▼

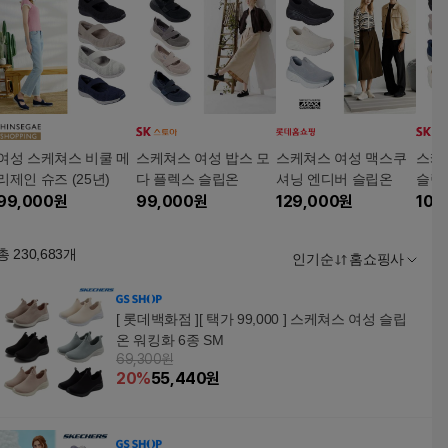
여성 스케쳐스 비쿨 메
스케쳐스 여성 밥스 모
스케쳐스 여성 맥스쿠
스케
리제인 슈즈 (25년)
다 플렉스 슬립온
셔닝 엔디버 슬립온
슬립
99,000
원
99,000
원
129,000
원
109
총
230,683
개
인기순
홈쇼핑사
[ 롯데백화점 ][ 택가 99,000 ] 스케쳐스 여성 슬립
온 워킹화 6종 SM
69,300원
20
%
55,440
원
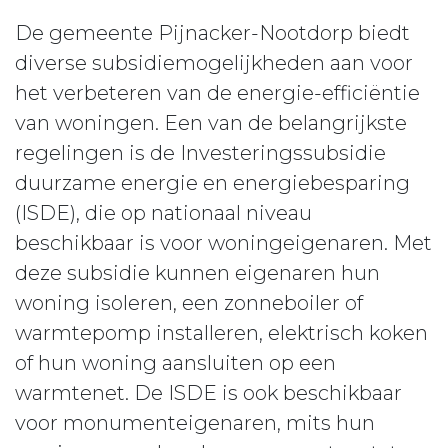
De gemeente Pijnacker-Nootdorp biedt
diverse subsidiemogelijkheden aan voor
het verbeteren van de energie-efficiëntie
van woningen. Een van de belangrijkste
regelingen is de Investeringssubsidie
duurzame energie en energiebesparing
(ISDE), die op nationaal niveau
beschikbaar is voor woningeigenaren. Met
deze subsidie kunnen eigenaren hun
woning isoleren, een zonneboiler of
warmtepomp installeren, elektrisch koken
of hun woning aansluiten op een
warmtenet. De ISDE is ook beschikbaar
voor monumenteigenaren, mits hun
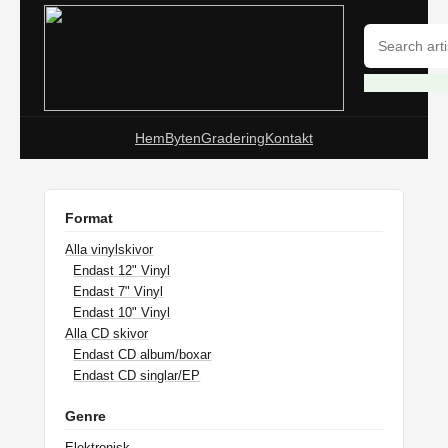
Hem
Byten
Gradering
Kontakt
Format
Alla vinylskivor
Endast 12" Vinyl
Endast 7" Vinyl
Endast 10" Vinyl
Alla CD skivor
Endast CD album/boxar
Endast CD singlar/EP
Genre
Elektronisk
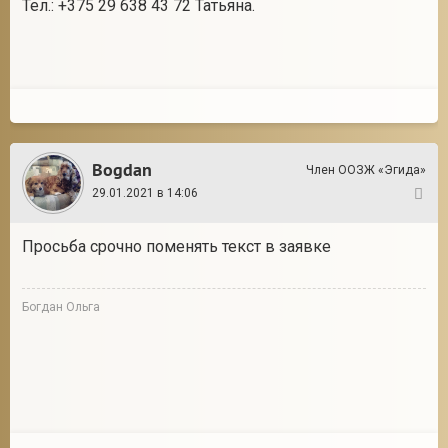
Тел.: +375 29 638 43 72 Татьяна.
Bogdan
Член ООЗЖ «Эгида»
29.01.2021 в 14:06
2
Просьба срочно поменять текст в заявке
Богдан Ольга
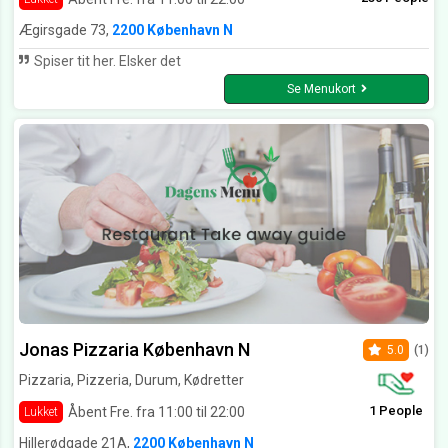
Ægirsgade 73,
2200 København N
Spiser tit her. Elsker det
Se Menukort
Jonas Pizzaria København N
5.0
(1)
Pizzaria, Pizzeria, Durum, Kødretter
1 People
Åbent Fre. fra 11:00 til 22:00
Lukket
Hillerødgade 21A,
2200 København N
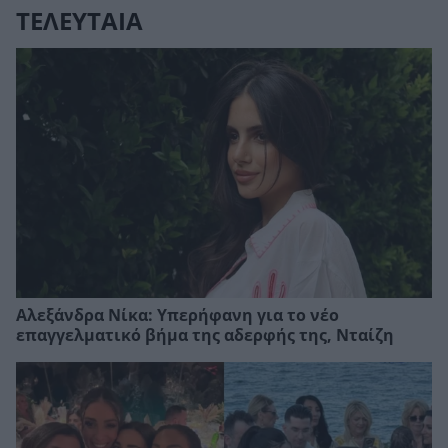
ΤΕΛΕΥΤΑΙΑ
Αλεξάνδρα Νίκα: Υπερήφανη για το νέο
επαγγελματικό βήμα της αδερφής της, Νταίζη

▲

Work task: Your answer should set down the listing verbatim and leave out its images.

Answer box:
여성 스케쳐스 비쿨 메
스케쳐스 여성 밥스 모
스케쳐스 여성 맥스쿠
스케
리제인 슈즈 (25년)
다 플렉스 슬립온
셔닝 엔디버 슬립온
슬립
99,000
원
99,000
원
129,000
원
109
총
230,683
개
인기순
홈쇼핑사
[ 롯데백화점 ][ 택가 99,000 ] 스케쳐스 여성 슬립
온 워킹화 6종 SM
69,300원
20
%
55,440
원
De gemeente Pijnacker-Nootdorp biedt
diverse subsidiemogelijkheden aan voor
het verbeteren van de energie-efficiëntie
van woningen. Een van de belangrijkste
regelingen is de Investeringssubsidie
duurzame energie en energiebesparing
(ISDE), die op nationaal niveau
beschikbaar is voor woningeigenaren. Met
deze subsidie kunnen eigenaren hun
woning isoleren, een zonneboiler of
warmtepomp installeren, elektrisch koken
of hun woning aansluiten op een
warmtenet. De ISDE is ook beschikbaar
voor monumenteigenaren, mits hun
Hem
Byten
Gradering
Kontakt
Format
Alla vinylskivor
Endast 12" Vinyl
Endast 7" Vinyl
Endast 10" Vinyl
Alla CD skivor
Endast CD album/boxar
Endast CD singlar/EP
Genre
Elektronisk
Тел.: +375 29 638 43 72 Татьяна.
Bogdan
Член ООЗЖ «Эгида»
29.01.2021 в 14:06
2
Просьба срочно поменять текст в заявке
Богдан Ольга
Ægirsgade 73,
2200 København N
Spiser tit her. Elsker det
Se Menukort
Jonas Pizzaria København N
5.0
(1)
Pizzaria, Pizzeria, Durum, Kødretter
1 People
Åbent Fre. fra 11:00 til 22:00
Lukket
Hillerødgade 21A,
2200 København N
ΤΕΛΕΥΤΑΙΑ
Αλεξάνδρα Νίκα: Υπερήφανη για το νέο
επαγγελματικό βήμα της αδερφής της, Νταίζη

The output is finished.